Three UNHCR drivers have been killed in the space of a week - one in Chad and two in the deadly bomb attack in Algiers. It's a terrible toll.
13 December 2007
Drivers are crucial staff for UNHCR's work around the world.

GENEVA, December 13 (UNHCR) - In the space of a week, three UNHCR drivers have been killed in the line of duty - one shot in southern Chad and two slain in the deadly bomb attack on the United Nations in Algiers.

It's a terrible toll for this group of dedicated humanitarian aid workers who across the world navigate their vehicles over hostile territory, rough tracks and crowded urban streets to help the UN refugee agency carry out its vital work to protect and assist those in need.

"I really think our drivers are the great unsung heroes of UNHCR," said Assistant High Commissioner for Operations Judy Cheng-Hopkins. "They risk their lives in all kinds of remote areas where their local knowledge is essential, and it's their resourcefulness that helps us do our work better," she added.

Normal activity came to a standstill at the UN refugee agency's headquarters in Geneva on Thursday afternoon as staff packed the atrium to observe a minute of silence for fallen colleagues in Algiers - drivers Karim Bentebal and Nabil Slimani.
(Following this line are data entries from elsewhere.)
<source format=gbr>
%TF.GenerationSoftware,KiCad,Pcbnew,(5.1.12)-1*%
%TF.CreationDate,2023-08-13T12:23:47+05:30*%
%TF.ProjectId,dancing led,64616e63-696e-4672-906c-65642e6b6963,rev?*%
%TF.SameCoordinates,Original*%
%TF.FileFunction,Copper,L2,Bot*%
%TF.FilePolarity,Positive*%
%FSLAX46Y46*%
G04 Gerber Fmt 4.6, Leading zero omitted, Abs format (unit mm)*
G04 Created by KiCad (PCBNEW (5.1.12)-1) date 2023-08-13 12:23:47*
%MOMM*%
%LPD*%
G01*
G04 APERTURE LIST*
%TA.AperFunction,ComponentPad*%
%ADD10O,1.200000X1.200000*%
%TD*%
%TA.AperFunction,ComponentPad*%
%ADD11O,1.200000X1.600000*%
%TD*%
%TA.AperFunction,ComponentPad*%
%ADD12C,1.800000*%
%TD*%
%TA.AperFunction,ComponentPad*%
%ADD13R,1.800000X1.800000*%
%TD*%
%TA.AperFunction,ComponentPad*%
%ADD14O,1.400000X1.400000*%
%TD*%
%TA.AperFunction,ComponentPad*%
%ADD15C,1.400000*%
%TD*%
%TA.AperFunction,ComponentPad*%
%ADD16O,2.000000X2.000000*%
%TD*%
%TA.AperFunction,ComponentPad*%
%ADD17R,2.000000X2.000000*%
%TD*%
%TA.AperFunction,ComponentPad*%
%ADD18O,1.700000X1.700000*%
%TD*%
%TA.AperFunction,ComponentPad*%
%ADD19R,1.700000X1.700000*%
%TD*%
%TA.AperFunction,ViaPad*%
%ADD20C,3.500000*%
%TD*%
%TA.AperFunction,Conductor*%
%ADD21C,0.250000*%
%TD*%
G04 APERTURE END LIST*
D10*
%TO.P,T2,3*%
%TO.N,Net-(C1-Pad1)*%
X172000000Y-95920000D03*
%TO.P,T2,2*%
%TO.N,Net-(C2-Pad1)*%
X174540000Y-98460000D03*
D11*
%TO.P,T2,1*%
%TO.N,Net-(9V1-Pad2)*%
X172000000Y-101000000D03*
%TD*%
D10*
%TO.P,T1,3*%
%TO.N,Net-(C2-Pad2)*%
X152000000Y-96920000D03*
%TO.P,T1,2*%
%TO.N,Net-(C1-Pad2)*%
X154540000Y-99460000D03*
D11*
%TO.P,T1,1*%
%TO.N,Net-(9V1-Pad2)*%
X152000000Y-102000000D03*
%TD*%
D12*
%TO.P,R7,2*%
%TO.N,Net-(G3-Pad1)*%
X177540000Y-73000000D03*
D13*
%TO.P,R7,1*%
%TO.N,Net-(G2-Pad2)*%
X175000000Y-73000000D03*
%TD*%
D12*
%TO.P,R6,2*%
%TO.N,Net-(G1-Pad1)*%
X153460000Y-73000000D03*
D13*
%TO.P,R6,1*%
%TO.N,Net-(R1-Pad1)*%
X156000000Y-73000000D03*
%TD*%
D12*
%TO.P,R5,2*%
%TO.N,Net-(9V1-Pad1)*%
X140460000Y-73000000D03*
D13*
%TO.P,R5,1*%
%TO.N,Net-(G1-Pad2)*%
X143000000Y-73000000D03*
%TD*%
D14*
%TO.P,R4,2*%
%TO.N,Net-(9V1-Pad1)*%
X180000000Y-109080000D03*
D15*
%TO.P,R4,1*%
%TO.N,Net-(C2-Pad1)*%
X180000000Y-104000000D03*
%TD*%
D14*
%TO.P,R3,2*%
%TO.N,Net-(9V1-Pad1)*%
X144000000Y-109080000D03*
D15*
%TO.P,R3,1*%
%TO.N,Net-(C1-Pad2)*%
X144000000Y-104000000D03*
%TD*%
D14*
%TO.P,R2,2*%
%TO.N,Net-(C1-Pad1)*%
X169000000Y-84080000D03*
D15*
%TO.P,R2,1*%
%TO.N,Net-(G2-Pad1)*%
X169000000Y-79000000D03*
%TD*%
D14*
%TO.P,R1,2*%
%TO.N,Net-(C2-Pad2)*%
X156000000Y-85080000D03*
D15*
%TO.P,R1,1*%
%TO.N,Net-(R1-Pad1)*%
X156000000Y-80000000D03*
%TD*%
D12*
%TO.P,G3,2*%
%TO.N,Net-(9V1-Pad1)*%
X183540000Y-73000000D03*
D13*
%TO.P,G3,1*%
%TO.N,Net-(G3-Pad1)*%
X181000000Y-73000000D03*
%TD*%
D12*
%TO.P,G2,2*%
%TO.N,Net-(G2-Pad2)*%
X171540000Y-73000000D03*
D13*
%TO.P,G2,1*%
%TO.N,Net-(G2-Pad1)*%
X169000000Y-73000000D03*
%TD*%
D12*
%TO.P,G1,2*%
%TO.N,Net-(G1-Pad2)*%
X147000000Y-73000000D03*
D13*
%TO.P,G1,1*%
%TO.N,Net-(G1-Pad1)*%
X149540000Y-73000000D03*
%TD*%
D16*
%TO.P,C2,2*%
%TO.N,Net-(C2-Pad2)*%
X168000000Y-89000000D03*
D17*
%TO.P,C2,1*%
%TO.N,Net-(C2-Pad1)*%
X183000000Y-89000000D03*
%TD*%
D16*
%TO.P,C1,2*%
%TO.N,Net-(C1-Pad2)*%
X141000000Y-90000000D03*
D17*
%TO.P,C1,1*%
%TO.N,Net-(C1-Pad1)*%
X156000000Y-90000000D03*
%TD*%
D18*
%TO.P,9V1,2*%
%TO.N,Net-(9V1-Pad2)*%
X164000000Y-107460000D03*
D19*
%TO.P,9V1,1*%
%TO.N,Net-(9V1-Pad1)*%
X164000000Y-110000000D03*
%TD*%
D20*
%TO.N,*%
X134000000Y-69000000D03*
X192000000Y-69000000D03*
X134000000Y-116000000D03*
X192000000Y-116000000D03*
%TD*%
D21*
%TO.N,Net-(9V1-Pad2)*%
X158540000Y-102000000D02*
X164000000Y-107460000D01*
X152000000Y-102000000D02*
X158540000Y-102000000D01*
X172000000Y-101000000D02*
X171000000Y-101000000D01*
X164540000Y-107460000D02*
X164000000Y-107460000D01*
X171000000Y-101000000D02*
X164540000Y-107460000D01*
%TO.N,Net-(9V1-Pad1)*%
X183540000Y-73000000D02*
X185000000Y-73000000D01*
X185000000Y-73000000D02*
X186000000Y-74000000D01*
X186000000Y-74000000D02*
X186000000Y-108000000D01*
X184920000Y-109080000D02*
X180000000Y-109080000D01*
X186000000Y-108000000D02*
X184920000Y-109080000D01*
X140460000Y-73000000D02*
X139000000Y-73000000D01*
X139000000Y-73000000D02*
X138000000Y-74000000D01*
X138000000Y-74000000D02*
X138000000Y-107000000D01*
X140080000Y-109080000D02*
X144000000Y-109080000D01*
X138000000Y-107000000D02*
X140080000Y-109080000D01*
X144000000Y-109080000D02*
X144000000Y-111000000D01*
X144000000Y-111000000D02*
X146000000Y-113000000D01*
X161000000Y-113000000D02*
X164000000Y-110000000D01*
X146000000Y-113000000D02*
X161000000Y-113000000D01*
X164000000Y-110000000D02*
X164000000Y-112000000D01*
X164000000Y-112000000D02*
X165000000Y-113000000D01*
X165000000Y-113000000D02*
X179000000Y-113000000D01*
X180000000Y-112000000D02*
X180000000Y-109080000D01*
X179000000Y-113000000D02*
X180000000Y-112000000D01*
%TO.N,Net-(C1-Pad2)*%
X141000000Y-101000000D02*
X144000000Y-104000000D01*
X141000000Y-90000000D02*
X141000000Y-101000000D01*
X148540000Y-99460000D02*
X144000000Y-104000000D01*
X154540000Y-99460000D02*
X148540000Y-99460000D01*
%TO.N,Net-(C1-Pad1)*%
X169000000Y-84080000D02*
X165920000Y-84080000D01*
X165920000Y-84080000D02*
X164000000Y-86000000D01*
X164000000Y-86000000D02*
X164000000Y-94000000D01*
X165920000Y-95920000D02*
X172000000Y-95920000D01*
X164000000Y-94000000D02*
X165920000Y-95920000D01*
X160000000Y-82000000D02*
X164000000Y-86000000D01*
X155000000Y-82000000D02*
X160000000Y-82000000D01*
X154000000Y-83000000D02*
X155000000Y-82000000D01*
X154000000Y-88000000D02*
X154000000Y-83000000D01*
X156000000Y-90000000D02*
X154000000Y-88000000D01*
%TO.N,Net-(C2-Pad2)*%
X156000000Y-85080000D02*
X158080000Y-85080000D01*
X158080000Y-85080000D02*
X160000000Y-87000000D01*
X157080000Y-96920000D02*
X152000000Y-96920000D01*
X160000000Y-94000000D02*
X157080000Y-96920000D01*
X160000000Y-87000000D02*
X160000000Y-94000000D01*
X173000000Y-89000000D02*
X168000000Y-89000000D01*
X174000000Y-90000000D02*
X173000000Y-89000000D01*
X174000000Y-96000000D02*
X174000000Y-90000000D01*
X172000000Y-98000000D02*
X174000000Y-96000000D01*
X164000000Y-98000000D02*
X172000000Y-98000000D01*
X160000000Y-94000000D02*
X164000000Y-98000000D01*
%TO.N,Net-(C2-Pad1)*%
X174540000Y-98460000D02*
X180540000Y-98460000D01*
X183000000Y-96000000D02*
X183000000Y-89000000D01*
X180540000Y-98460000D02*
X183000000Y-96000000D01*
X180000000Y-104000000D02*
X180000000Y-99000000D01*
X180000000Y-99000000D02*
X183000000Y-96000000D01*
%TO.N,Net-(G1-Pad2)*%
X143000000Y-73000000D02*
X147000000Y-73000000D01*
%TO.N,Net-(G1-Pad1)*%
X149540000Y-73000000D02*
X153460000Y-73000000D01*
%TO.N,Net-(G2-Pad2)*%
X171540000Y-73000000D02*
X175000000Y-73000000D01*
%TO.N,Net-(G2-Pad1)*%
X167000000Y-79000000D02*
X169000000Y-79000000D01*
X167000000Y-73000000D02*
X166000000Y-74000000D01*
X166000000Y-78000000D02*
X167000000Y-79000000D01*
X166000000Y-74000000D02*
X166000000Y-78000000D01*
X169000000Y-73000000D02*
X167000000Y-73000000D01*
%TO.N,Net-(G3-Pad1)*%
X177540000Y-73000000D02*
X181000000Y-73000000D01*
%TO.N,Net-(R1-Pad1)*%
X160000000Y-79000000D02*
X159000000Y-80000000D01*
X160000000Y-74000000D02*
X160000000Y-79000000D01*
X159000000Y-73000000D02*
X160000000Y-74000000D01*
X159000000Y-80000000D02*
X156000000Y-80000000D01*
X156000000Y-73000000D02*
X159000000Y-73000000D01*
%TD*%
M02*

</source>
Driver Mahamat Mahamadou was killed in an unexplained shooting incident in Chad last week.

Assistant High Commissioner for Protection Erika Feller led the minute of silence as High Commissioner António Guterres was travelling on mission to the Democratic Republic of the Congo.

Since 1993, 10 UNHCR drivers have lost their lives serving the organization - in Afghanistan, Bosnia, Kenya, Rwanda, the Democratic Republic of the Congo, and in the last few days Chad and Algeria. Four drivers have been killed so far this year.
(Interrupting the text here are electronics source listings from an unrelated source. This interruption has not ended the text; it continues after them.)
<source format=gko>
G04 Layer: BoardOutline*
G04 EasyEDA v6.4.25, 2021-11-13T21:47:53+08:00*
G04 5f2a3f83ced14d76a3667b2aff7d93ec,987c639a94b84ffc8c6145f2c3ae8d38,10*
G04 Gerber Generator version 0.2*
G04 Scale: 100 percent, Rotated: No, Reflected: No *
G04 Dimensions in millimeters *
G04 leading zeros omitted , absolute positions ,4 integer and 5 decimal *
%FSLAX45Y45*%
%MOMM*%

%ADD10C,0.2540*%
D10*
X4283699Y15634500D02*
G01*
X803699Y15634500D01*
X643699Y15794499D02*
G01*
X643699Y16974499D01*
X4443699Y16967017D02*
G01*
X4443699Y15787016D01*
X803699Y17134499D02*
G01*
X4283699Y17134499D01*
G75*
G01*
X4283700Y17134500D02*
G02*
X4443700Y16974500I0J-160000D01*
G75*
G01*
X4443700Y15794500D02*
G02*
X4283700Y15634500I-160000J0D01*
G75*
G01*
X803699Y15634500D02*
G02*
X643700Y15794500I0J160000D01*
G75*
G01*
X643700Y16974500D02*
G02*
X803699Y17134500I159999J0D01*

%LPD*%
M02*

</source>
Across the globe, some 895 UNHCR drivers based in capitals, field offices and sub-offices fan out along the streets, dirt roads, tracks and open country carrying staff and goods to distant refugee camps, isolated settlements of displaced people, detention centres, reception centres, airports and government buildings to name just a few locations. They drive through snow, monsoon rains, sandstorms and fine weather too.

But it's widely recognized that UNHCR's drivers do far more than drive, keep their vehicles in good order and passengers safe.

UNHCR's chef de cabinet Athar Sultan-Khan worked as UNHCR's representative in Algeria in 2000-2002 during a particularly difficult security period when staff were often confined to working and living in a hotel. He worked personally with both drivers killed in Tuesday's blast.

"Karim and Nabil were terrific people. They were our eyes and ears when security restricted our movements and they were a lifeline for the operation," said Sultan-Khan. "We relied totally and utterly on them during this period. They advised on local culture, the political situation and went far beyond their standard job as drivers," said Sultan-Khan who was shocked by the bombing and devastation caused to colleagues and their families.

As frontline staff, drivers are indispensable, working long hours under frequently difficult circumstances.

The High Commissioner has sent his condolences to the families of the staff members who lost their lives in the past week.